● Assigned task:
Repeat, line for line, the entries below from the first line to the line containing "- A feed to browse memes", counting both ends.

● Stored data:

━━━

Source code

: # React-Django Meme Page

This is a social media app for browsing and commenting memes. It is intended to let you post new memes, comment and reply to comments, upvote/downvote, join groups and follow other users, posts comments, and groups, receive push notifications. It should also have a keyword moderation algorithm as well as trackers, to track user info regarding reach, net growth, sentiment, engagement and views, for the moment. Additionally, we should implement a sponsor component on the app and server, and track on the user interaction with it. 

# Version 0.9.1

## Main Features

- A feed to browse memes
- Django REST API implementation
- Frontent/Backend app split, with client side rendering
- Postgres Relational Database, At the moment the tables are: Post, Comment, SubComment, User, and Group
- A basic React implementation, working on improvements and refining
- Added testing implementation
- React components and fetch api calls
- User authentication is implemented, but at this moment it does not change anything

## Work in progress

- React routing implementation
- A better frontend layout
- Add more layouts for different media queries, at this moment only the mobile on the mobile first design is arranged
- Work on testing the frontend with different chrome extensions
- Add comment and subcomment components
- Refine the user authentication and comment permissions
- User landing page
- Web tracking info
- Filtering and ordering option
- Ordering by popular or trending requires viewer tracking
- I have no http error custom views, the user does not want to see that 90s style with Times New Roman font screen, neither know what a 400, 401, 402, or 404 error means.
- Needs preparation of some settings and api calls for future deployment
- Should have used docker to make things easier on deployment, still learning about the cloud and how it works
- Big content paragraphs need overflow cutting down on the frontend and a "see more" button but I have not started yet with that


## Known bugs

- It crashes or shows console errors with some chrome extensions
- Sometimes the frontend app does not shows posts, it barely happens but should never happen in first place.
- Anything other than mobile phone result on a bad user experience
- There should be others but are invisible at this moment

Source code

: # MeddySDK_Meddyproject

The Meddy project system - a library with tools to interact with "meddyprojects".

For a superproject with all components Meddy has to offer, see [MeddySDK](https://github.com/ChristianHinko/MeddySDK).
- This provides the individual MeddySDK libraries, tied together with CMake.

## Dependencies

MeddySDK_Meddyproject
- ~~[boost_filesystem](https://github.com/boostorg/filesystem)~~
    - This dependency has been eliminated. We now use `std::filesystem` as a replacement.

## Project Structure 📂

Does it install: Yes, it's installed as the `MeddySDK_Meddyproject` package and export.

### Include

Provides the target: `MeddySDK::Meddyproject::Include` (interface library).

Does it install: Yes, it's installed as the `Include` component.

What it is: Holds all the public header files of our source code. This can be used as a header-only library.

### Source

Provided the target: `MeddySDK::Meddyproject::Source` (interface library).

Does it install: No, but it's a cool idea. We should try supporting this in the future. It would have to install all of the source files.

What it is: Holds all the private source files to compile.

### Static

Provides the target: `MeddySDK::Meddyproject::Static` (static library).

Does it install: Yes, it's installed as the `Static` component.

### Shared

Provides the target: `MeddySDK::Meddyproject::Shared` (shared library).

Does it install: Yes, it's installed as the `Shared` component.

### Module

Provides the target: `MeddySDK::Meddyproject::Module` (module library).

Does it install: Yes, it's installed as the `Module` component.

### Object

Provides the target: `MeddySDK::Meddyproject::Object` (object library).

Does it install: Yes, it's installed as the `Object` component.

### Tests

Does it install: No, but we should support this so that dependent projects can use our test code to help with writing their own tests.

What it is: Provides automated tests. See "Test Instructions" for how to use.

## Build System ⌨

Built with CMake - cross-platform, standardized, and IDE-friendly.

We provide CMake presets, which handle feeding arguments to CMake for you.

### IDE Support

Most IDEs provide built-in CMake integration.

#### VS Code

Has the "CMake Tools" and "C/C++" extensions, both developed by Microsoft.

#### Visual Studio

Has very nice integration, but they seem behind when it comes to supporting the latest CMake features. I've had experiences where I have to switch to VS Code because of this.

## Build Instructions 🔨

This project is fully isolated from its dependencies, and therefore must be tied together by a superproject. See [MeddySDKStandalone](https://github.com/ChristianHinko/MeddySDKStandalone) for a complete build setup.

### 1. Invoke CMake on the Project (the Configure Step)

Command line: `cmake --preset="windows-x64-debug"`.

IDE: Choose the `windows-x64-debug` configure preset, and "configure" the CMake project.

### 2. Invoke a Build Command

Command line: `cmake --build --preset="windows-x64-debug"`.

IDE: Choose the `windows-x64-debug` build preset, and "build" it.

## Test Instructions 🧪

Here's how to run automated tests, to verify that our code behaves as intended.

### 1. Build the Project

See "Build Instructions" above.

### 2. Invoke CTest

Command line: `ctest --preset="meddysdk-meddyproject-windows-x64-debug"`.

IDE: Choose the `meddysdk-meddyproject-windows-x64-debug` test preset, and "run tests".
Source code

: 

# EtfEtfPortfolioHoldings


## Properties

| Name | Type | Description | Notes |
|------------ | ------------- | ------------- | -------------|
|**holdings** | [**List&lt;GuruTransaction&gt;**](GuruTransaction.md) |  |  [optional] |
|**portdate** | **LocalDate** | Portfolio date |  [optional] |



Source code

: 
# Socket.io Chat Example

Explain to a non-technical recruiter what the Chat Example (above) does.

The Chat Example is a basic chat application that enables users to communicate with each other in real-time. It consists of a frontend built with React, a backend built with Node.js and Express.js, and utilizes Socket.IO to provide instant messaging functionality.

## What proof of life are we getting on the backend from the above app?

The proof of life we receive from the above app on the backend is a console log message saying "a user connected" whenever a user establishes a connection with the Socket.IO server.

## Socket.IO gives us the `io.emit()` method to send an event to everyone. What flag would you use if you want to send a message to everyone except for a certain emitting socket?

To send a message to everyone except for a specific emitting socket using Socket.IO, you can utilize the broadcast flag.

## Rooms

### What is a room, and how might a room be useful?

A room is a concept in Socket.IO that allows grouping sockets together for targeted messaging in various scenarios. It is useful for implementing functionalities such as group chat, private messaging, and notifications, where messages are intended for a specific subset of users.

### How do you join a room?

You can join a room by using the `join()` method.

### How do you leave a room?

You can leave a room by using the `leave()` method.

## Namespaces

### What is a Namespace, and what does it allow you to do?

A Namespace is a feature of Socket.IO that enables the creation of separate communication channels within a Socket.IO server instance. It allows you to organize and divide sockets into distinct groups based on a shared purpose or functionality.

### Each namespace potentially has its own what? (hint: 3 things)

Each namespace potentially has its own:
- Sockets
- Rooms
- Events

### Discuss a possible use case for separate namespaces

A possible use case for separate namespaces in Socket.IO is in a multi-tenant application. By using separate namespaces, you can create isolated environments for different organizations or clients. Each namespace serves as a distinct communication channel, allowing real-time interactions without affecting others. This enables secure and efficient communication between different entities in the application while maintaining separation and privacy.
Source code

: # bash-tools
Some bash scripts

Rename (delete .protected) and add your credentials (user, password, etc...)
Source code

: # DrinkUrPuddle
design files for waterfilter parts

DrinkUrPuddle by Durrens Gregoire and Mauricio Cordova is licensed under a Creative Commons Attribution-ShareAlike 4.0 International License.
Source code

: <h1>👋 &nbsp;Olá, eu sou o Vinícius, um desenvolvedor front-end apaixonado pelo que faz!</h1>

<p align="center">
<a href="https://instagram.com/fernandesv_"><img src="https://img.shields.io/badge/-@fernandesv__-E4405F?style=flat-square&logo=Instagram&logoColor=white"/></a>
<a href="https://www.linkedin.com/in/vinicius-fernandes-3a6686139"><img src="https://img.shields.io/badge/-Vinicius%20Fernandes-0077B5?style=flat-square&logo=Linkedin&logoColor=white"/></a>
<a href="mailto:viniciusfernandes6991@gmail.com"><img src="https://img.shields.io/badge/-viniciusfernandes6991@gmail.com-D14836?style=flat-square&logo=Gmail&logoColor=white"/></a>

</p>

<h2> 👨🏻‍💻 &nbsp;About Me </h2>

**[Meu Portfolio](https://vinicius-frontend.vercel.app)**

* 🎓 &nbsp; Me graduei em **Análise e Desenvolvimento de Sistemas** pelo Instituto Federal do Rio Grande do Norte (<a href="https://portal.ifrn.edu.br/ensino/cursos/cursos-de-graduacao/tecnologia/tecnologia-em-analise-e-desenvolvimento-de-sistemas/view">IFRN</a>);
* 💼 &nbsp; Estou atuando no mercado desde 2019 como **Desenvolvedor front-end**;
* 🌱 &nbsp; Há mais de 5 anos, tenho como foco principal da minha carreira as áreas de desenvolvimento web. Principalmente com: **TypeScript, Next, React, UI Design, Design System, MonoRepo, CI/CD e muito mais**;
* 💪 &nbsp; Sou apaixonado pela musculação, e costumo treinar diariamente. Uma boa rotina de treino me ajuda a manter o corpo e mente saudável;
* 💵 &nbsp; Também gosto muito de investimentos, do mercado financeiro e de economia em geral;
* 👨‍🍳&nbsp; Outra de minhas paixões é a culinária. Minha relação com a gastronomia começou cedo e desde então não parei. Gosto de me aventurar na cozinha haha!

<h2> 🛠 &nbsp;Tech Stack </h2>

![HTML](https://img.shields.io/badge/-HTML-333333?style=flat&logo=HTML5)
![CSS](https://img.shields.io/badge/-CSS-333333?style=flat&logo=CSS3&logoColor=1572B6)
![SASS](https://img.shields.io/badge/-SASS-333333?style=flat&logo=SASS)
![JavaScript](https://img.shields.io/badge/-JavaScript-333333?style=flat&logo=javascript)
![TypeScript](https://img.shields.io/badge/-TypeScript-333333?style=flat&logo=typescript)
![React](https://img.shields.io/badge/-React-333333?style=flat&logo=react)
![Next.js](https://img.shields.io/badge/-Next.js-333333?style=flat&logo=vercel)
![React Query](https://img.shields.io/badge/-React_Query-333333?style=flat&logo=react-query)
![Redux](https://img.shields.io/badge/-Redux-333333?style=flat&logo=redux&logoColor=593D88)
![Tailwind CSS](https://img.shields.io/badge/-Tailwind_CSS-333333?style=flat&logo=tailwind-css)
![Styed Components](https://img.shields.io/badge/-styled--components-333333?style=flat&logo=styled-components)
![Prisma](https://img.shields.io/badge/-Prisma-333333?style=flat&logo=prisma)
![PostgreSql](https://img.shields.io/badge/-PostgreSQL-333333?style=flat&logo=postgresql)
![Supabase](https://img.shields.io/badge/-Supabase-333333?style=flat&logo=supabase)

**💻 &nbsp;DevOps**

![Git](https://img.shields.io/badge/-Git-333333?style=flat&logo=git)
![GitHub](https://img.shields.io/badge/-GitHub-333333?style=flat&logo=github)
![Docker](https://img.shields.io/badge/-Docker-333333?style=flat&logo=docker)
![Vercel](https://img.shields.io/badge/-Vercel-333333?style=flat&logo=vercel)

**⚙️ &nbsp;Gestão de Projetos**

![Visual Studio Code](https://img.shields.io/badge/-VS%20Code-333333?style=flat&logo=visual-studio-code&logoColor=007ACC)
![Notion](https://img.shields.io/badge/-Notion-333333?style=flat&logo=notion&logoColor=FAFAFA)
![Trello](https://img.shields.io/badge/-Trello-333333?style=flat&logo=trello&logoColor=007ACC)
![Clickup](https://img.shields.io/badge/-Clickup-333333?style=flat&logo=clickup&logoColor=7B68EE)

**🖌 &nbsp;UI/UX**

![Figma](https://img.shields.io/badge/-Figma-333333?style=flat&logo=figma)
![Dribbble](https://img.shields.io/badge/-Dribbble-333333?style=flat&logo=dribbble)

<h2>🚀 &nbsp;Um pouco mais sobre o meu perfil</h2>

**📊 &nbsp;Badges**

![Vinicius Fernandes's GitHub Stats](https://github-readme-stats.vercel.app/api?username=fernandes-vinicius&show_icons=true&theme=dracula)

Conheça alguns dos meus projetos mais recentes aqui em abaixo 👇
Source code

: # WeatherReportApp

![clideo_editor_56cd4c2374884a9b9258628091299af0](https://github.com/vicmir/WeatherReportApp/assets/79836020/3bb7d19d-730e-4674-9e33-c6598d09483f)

━━━

● Solution below:
Source code

: # React-Django Meme Page

This is a social media app for browsing and commenting memes. It is intended to let you post new memes, comment and reply to comments, upvote/downvote, join groups and follow other users, posts comments, and groups, receive push notifications. It should also have a keyword moderation algorithm as well as trackers, to track user info regarding reach, net growth, sentiment, engagement and views, for the moment. Additionally, we should implement a sponsor component on the app and server, and track on the user interaction with it. 

# Version 0.9.1

## Main Features

- A feed to browse memes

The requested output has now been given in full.